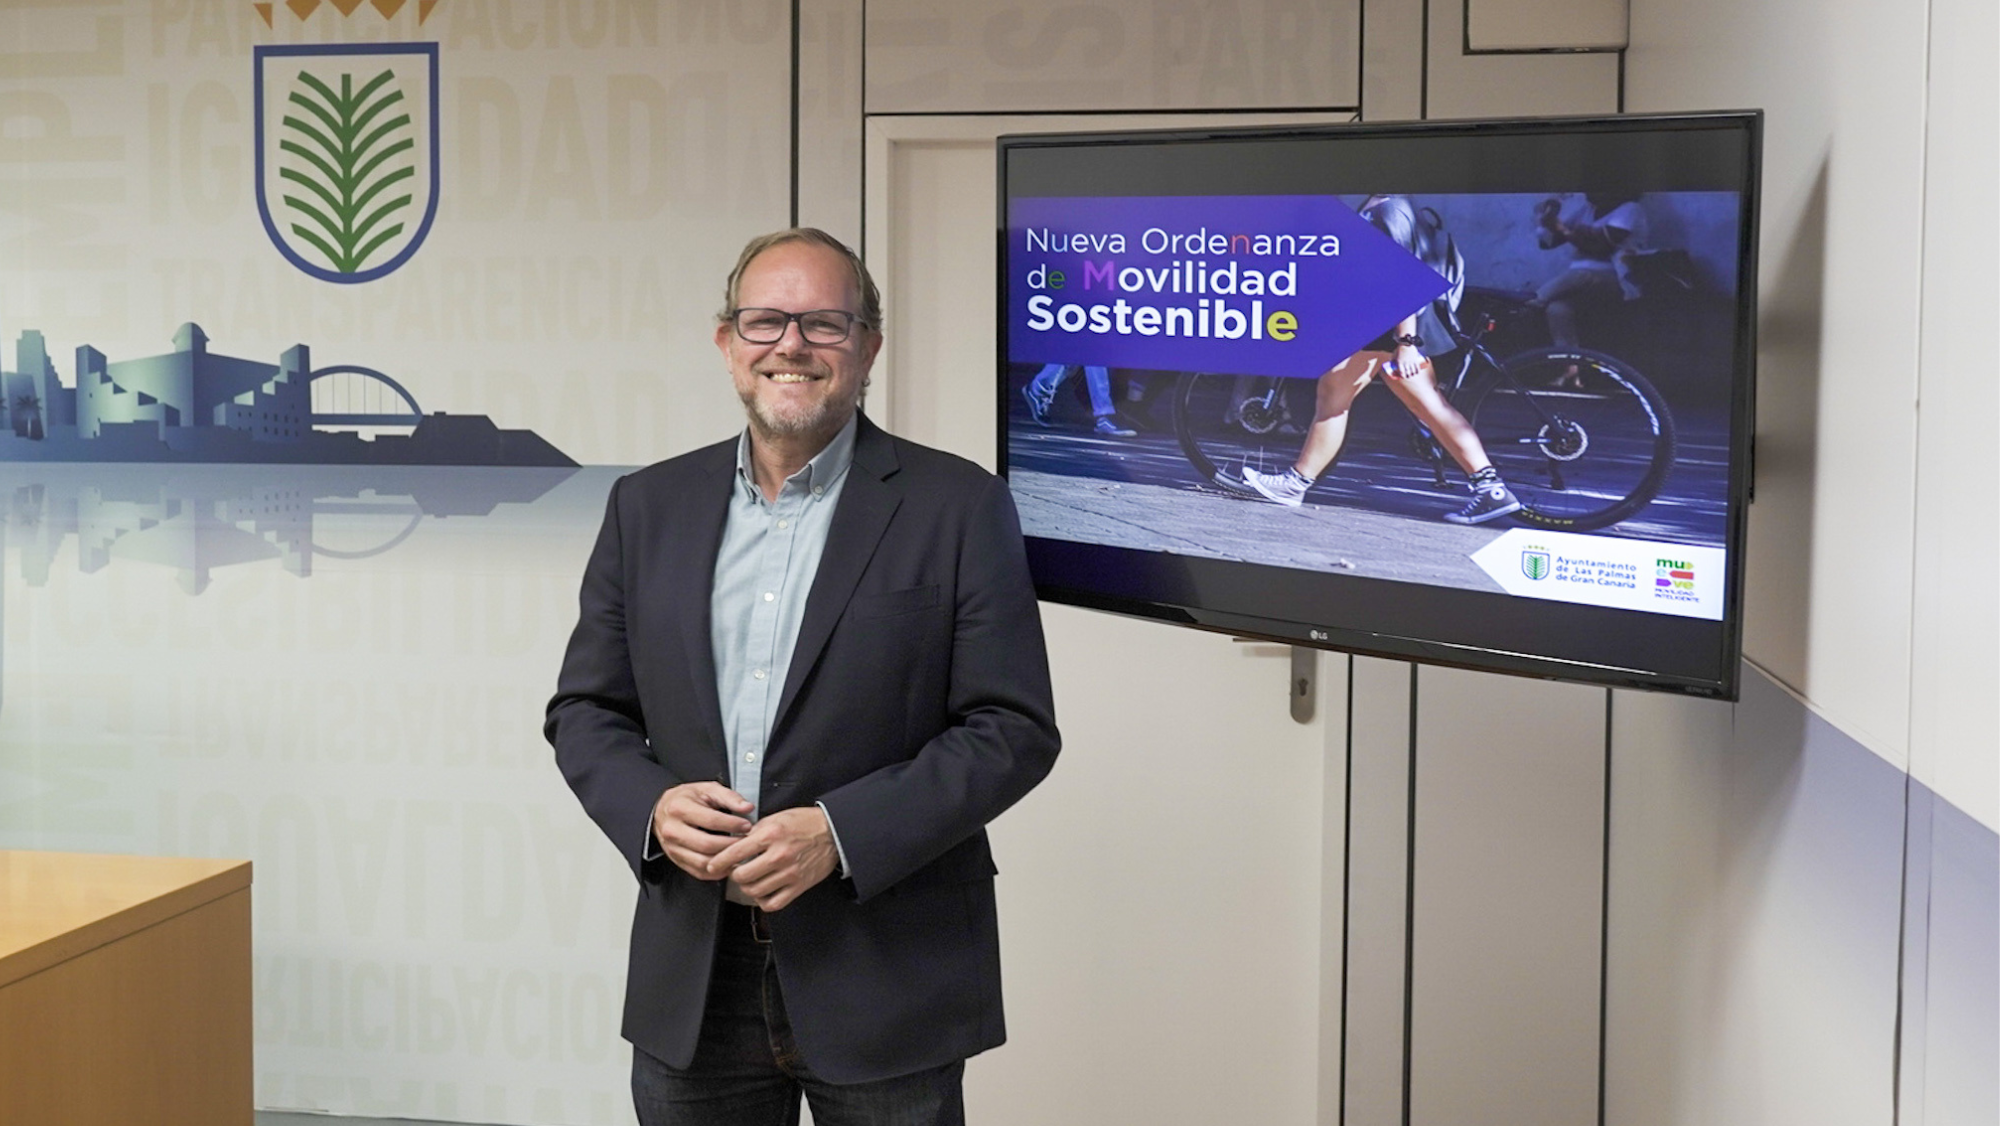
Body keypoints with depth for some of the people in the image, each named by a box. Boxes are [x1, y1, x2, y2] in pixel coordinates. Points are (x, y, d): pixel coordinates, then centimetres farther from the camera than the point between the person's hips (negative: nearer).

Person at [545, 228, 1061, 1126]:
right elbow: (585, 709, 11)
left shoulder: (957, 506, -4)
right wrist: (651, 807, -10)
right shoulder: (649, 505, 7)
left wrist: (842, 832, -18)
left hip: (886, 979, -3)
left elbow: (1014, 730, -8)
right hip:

====================

_Instructions for the task_
Pull out each line of the records above that contains the word "left".

_Task answer_
left shoulder: (957, 506, -4)
left wrist: (842, 832, -18)
left hip: (886, 979, -3)
left elbow: (1014, 730, -8)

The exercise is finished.